Figuring out George Carlson
October 16, 2013 1:42 PM   Subscribe

"In the year 8113 A.D., the most remembered cartoonist of our time may not be any of our currently revered comics creators. Not Winsor McCay, George Herriman, Jack Kirby, Robert Crumb, Art Spiegelman, or Chris Ware. As incredible as it may seem, long after the last comic books of our time have crumpled into dust, the cartoonist of our era that People of The Future will dig (perhaps literally) could be a guy named George Carlson — an under-appreciated, largely overlooked cartoonist, illustrator, game designer, and graphic artist extraordinaire" -- In a two part series for The Comics Journal Paul Tumey explains why George Carlson is the best cartoonist you've never heard off.
posted by MartinWisse (10 comments total) 21 users marked this as a favorite
 
I suspect TCJs Futurescope is on the blink. Still, interesting stuff.
posted by Artw at 1:52 PM on October 16, 2013


Absolutely wonderful. Thank you MartinWisse.
posted by George_Spiggott at 2:03 PM on October 16, 2013


Carlson is indeed under-appreciated and largely overlooked, but overselling someone who's a hidden treasure doesn't exactly help things. Shit, I could be the most remembered cartoonist of our time in 8113, for whatever bizarre reason, even though I can't draw.
posted by Halloween Jack at 2:32 PM on October 16, 2013 [3 favorites]

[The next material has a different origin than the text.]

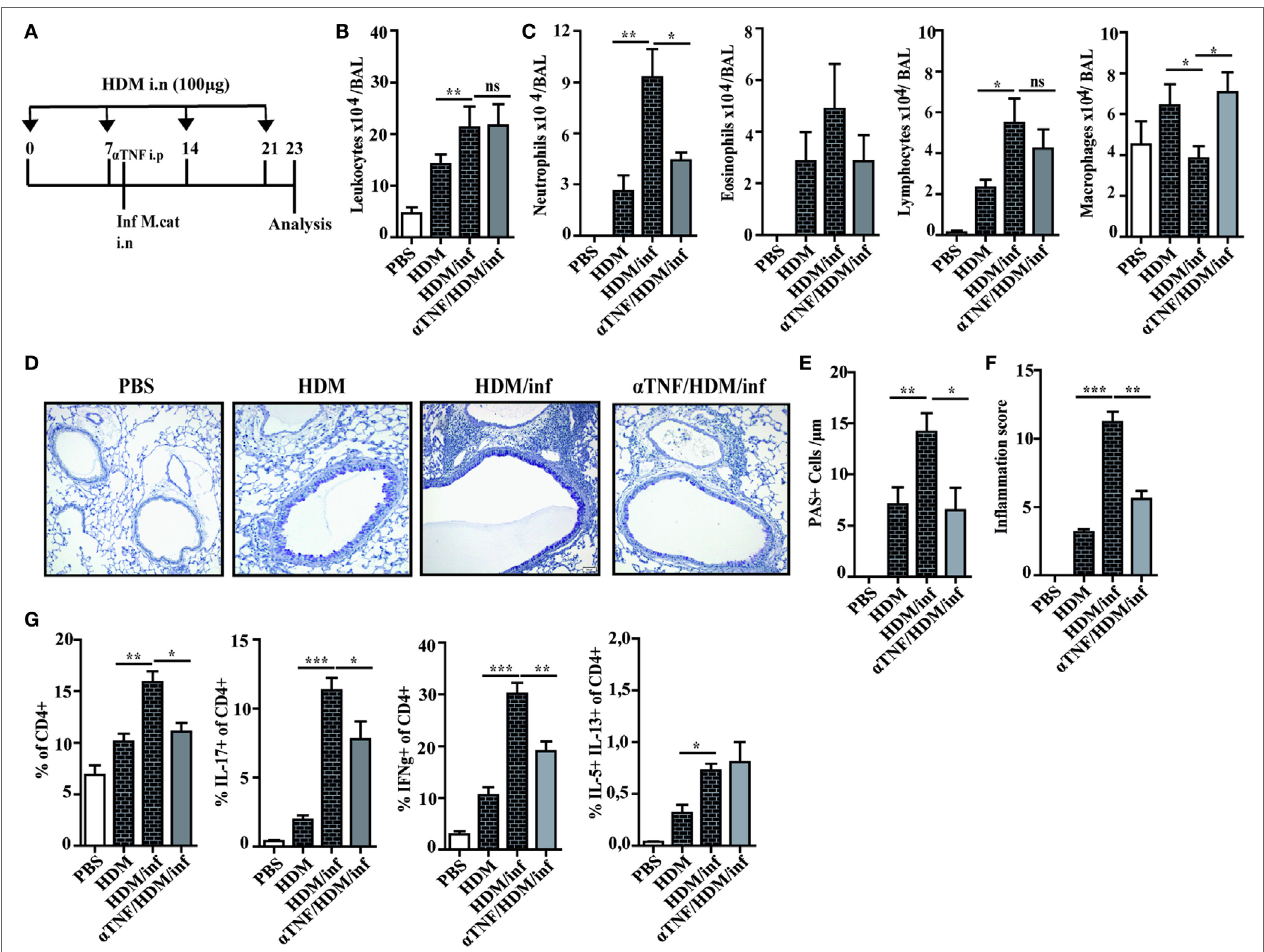
FigUre 6 | Anti TNF- α treatment alleviates M. catarrhalis -induced exacerbation of HDM AAI. C57BL/animals were infected (i.n.) with 2 × 10 8 CFU M. catarrhalis after the second HDM exposure. Mice were administered a single dose of 100 µg anti TNF- α or IgG1 control mAb 4 h prior to M. catarrhalis infection. BAL and lungs were analyzed at day 23. (a) Protocol (B) Total cell counts in BAL. (c) Differential cell counts. (D) Representative periodic acid Schiff-stained airways. (e) Goblet cell counts in lung tissues. (F) Inflammation score. (g) Intracellular staining of lung CD4 + T cells for IL-17A, IFN- γ , and IL-5/IL-13 positive cells. Data were from two independent experiments, n = 8 mice per group. *** P = 0.001, ** P = 0.01, and * P = 0.05 (one-way ANOVA). HDM, house dust mite; AAI, allergic airway inflammation; BAL, bronchoaleveolar lavage; ANOVA, analysis of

Carlson seems to me less like a particular lost genius and more like a figure for a panoply of genres long since lost to the American comic book which TCJ, to its credit, wants to recover. I'd probably put up something like Basil Wolverton's comedy strips or the serialized bits of McKay's Little Nemo as a representative of the genre. Carlson is a good writer and artist, but the technical skill of those two and others unmentioned just isn't there in his work.

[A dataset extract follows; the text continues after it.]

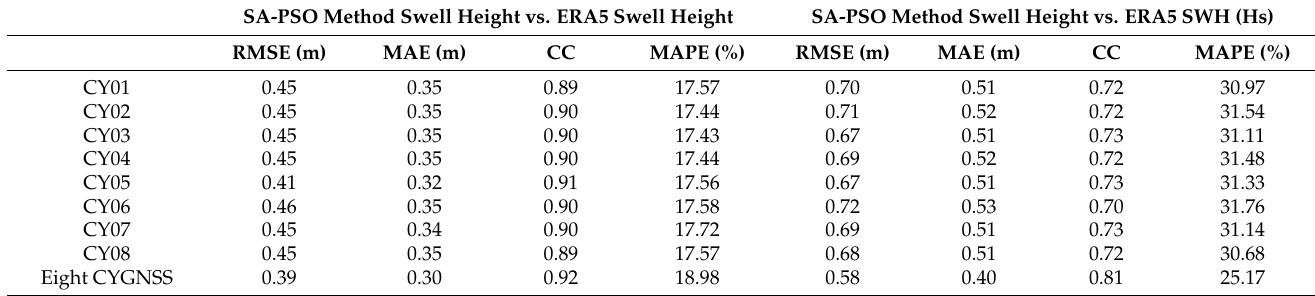
Table 4. RMSE, MAE, CC, and MAPE statistics by comparing the swell height results retrieved using the SA-PSO method with ERA5 swell height and ERA5 SWH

I don't know that he's the best such figure, though; even the three tales of his in the Smithsonian Book of comic-Book Comics resort to very similar narrative strategies, and "The pie-Eyed Prince of Pretzelberg" stuff is the weakest of the lot. There's a fairly visible influence from Carl Sandburg's Rutabaga Stories in Carlson's work, too; it's a fine pedigree, but not quite the freewheeling inspiration of a George Herriman, an E.C. Segar, or a Walt Kelly.
posted by kewb at 2:43 PM on October 16, 2013 [1 favorite]

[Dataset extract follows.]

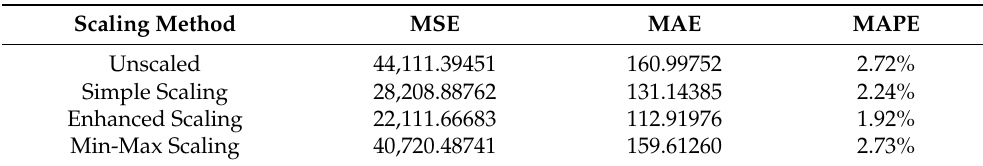
Figure 5. Graphic comparison of actual and predicted hourly load values for the year 2017. The values predicted through the min–max scaling method are added. Table 4. MSE, MAE and MAPE values for the hourly load forecast. Input data are subjected to a min–max scaling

Very good post. I didn't know about him, although as a kid we had the Uncle Wiggly books and even the Uncle Wiggily game, featuring Big Bad Pipsisewah and Skeezicks!
posted by Mental Wimp at 3:01 PM on October 16, 2013


This guy is definitely right up TCJ's alley, and definitely is satisfying for the sort of comics heads that are all about recovering their pedigree as working fellers in the newspaper scheme of things, but it's not for me.
posted by beefetish at 3:03 PM on October 16, 2013


I read some Uncle Wiggily books as a kid handed down from my father's 1940s childhood, but not sure if they were the Carlson-illustrated ones.
posted by larrybob at 4:15 PM on October 16, 2013


Actually, pretty sure my dad's Uncle Wiggily books were illustrated by Lansing "Lang" Campbell.
posted by larrybob at 4:18 PM on October 16, 2013


In the year 8113 A.D., the most remembered cartoonist of our time...

Why would the warring intergalactic robo-gods care about the crude art forms of one of the ancient extinct slave-races?
posted by dgaicun at 5:53 PM on October 16, 2013 [3 favorites]


the three tales of his in the Smithsonian Book of Comic-Book Comics

My Grandfather had the Smithsonian Book of Comic Book Comics (and the Newspaper Comics one, too-- I've got 'em both now) and every summer when I visited I'd make a beeline for that book. Those George Carlson stories left me feeling very unsettled as a kid, as if I was sneaking a peek into an entirely different dimension in which everything I thought I knew about comics and even physics no longer applied.

Fast-forward 30-odd years: now I'm an adult and I still love comics, especially weird comics (I recently read The Man Who Grew His Beard and it blew my mind). Maybe Carlson sunk into my subconscious... In any case, I still find his comics unsettling but I look forward to reading this article and learning more about the man.